The survey, conducted by the Kaiser Family Foundation,
a nonprofit research group, also shows that health-care
premiums are climbing at their highest rate in more
than a decade, driven by steep prescription drug costs,
pricey new medical technology and insurers' profit
gains.
Monthly premiums for employer-sponsored health care
in the United States jumped by 13.9 percent between
spring 2002 and 2003, the sharpest spike since 1990,
according to the study.
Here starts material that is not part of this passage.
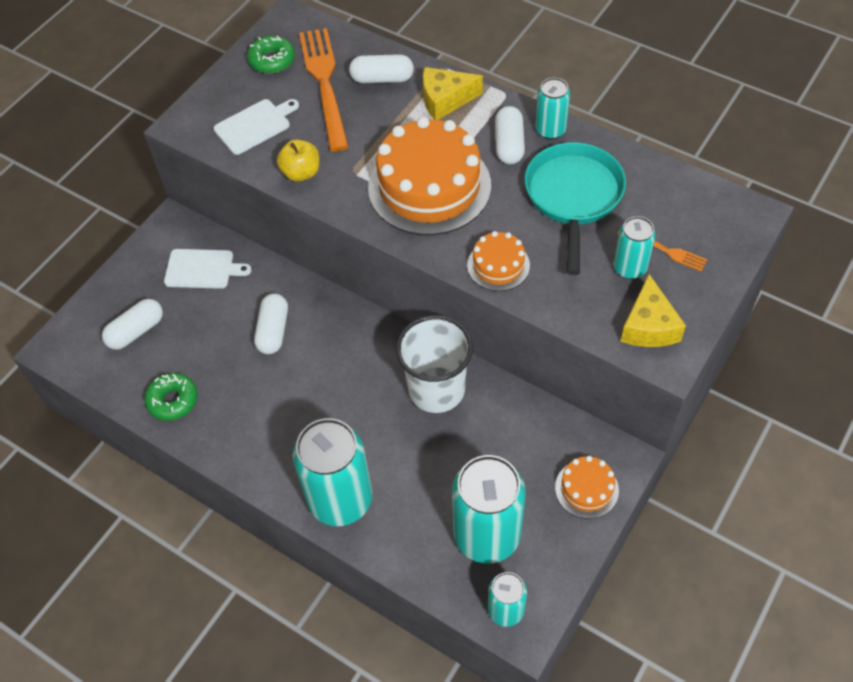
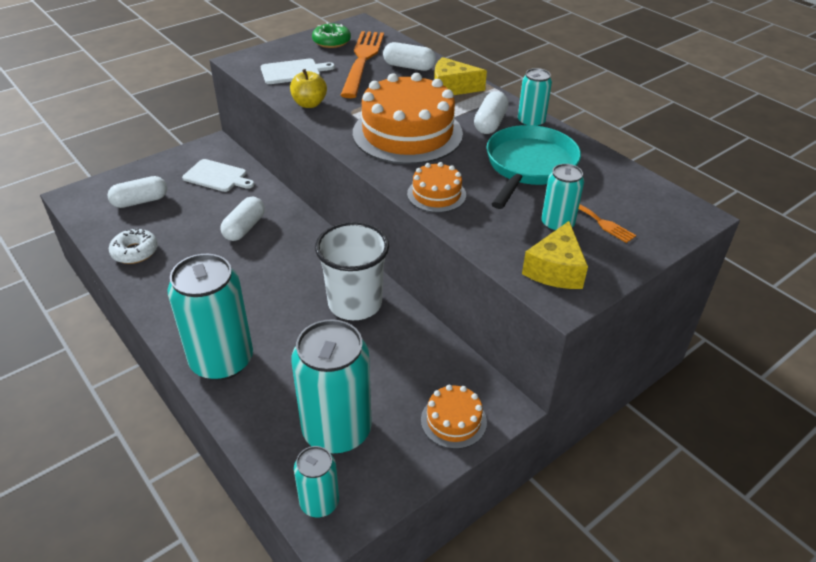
camera: 15 degrees right, 15 degrees down
green donut [144,373,198,421] -> white donut [109,228,158,264]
And there is no let-up in
sight, according to analysts.
"We should expect to see rates of increase that
far outpace everything else, including profits,"
said Jon Gabel, vice president at the Health Research
Educational Trust, which helped run the survey.
The results provide a "perfect snapshot of our
national schizophrenia about health care," said
Gerald Shea, government affairs analyst at the AFL-CIO
umbrella union. There is a "pretty broad consensus
that this is unsustainable," he said. "We
can't have health inflation at five times the rate
of inflation, it's going to break the bank."
The poll found that 33 percent of the insured worry
that their income might not keep up with health premiums,
while just 8 percent said they fear being a victim
of a terror attack.
Spending on health care is set to hit 17.7 percent
of U.S. gross domestic product by 2012, up from 14.1
percent in 2001, according to government estimates.
WORKERS FEEL PINCH, COMPANIES SHOP AROUND
Tussles over rising health-care costs are at the
center of many labor talks between U.S. employers
and workers, including Verizon Communications and
the Big Three automakers.
And as the baby boom generation retires, the numbers
of people on the U.S. retirement health program Medicare
will swell. That's fueling a congressional debate
about adding prescription drugs to Medicare, which
now covers 41 million elderly and disabled.
Workers are feeling the pinch. Costs paid by workers
out of their own pockets for prescription drugs and
doctor visits jumped by at least 50 percent in just
the last three years, the report found.
Another key finding: 62 percent of companies are
shopping around to find a better health-insurance
deal.
HMO PROFITS
Premiums are rising a bit less rapidly at big companies
that take on the risk of health insurance themselves,
so-called self-insured employers like General Electric
Co.
This suggests that part of the rise in health-care
premiums can be linked to HMOs' expanding profit gains,
experts said.
To be sure, nearly every publicly traded HMO posted
record profits in recent quarters, as they keep raising
premiums to cope with underlying cost drivers: prescription
drugs, hospital and doctor fees.
But it's inaccurate to cast HMOs as villains because
they are just playing "catch-up" from an
earlier period when premiums trailed cost increases,
said Drew Altman, president of the Kaiser Family Foundation.
When HMOs start moving into new markets, or compete
by seeking new members, premiums could begin to decline,
experts said. But they added there is no sign of that
yet.
The poll results were based on a telephone survey
of 1,800 companies, taken from January to May.